## Provided text
An embodiment of the disclosure also provides a mobile terminal, which may include any above-mentioned apparatus for automatically sending a multimedia file.
An embodiment of the disclosure also provides a computer storage medium. Computer programs are stored in the computer storage medium and are used for executing the method for automatically sending a multimedia file according to the embodiment of the disclosure.
By means of the method and apparatus for automatically sending a multimedia file, the mobile terminal and the storage medium, provided by the embodiments of the disclosure, the voice feature of each object in the multimedia file is obtained; a match is searched for between the obtained voice feature of each object and the voice feature of each contact in the voice parameter database; and when a match is found, the multimedia file is automatically sent to all matching contacts. The embodiments of the disclosure can achieve automatic sending of the multimedia file, save the time of a user, reduce the communication cost of the user, improve the using experience of the user and bring convenience to the life of the user.

BRIEF DESCRIPTION OF THE DRAWINGS

FIG. 1 is a basic processing flowchart of a method for automatically sending a multimedia file according to an embodiment of the disclosure;

FIG. 2 is a specific implementation flowchart of a method for automatically sending a multimedia file according to an embodiment of the disclosure;

FIG. 3 is a specific implementation flowchart of obtaining of a voice feature of each object in a multimedia file via a mobile terminal according to an embodiment of the disclosure; and

FIG. 4 is a composition structure diagram of an apparatus for automatically sending a multimedia file according to an embodiment of the disclosure.

DETAILED DESCRIPTION

Computer voice recognition is a mode recognition matching process. In this process, firstly, it is necessary for a computer to establish a voice model according to a voice feature of an obtained object, to analyse an input voice signal, to extract required characteristics, and to establish a template required for voice recognition on this basis. And the computer compares a voice template stored in the computer with characteristics of the input voice signal according to an overall voice recognition model in the recognition process and finds a series of optimal templates matching an input voice according to a certain searching and matching policy. Then, a recognition result of the computer can be obtained by table look-up according to definitions of found template numbers.
By utilizing characteristics/features of the voice recognition, in various embodiments of the disclosure, a voice feature of each object in a multimedia file is obtained; a match is searched for between the voice feature of each object and a voice feature of each contact in a voice parameter database; and when a match is found, the multimedia file is automatically sent to a matching contact.

## Task directions
Could you resume the patent description of automatically sending a multimedia file by voice matching, picking up right after its final sentence?

## Supplied material
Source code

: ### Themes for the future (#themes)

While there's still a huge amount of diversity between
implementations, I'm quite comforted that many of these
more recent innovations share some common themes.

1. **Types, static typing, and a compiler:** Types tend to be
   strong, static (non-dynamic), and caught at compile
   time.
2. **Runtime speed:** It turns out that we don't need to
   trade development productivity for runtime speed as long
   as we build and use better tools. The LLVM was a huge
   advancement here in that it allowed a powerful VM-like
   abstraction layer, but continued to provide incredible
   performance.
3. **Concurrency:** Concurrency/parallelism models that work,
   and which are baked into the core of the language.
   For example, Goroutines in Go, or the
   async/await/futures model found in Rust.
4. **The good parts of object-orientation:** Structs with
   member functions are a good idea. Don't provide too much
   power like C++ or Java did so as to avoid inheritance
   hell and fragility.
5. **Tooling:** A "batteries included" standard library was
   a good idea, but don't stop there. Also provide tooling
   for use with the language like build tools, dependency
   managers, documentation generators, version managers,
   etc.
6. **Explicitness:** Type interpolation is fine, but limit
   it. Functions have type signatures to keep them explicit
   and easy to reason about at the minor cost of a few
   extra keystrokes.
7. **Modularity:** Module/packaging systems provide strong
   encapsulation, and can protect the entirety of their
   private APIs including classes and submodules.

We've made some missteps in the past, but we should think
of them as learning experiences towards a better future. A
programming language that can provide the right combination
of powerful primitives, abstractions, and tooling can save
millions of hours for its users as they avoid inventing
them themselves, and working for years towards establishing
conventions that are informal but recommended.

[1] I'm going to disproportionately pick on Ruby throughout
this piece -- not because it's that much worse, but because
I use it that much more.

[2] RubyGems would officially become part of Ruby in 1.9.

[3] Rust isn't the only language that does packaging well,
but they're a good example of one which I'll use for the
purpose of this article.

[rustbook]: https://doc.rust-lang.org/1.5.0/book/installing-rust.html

## Written response
Here, objects are in one-to-one correspondence to contacts, and one or more contacts may be probably involved in a multimedia file. When one object is involved, a match is searched for between the voice feature of the object and the voice feature of each contact in the voice parameter database. And when a match is found, the multimedia file is automatically sent to the matching contact. When multiple objects are involved, a match is searched for between the voice feature of each object and the voice feature of each contact in the voice parameter database. After a match is found, corresponding matching contacts are recorded, and after the match searching with respect to multiple contacts is completed, as long as matches are found, the multimedia file is automatically sent to the matching contact In this situation, the multimedia file can be sent to all of the matching contacts or selectively sent to part of the matching contacts.
Specifically, when a user needs to send a multimedia file, a mobile terminal obtains the voice feature of each object in the multimedia file to be sent, including: extracting and analysing a voice signal of the multimedia file in a time domain, and outputting the analysed voice signal in a frequency form. The voice signal is converted from the time domain to a frequency domain, to further obtain the voice feature of each object involved in the multimedia file to be sent.
Herein, the voice features includes energy, amplitude, a zero-crossing rate, a frequency spectrum, a cepstrum, a power spectrum and the like, and a voice recognition parameter includes a Linear Prediction Coefficient (LPC), a Linear Prediction Cepstrum Coefficient (LPCC), a Mel Frequency Cepstrum Coefficient (MFCC) and the like.
In practical applications, when a data service state of a mobile terminal is activated, the multimedia file is automatically sent to the matching contact in a data service manner preferentially. And when the data service state of the mobile terminal is not activated, the multimedia file is automatically sent to the matching contact in an messaging manner such as multimedia message service.
Here, the voice feature of each object corresponds to a unique contact, and the voice feature of each contact in the voice parameter database can be pre-stored, retained in a voice call, extracted from an existing multimedia file, or be obtained in other modes capable of obtaining the voice feature and saved.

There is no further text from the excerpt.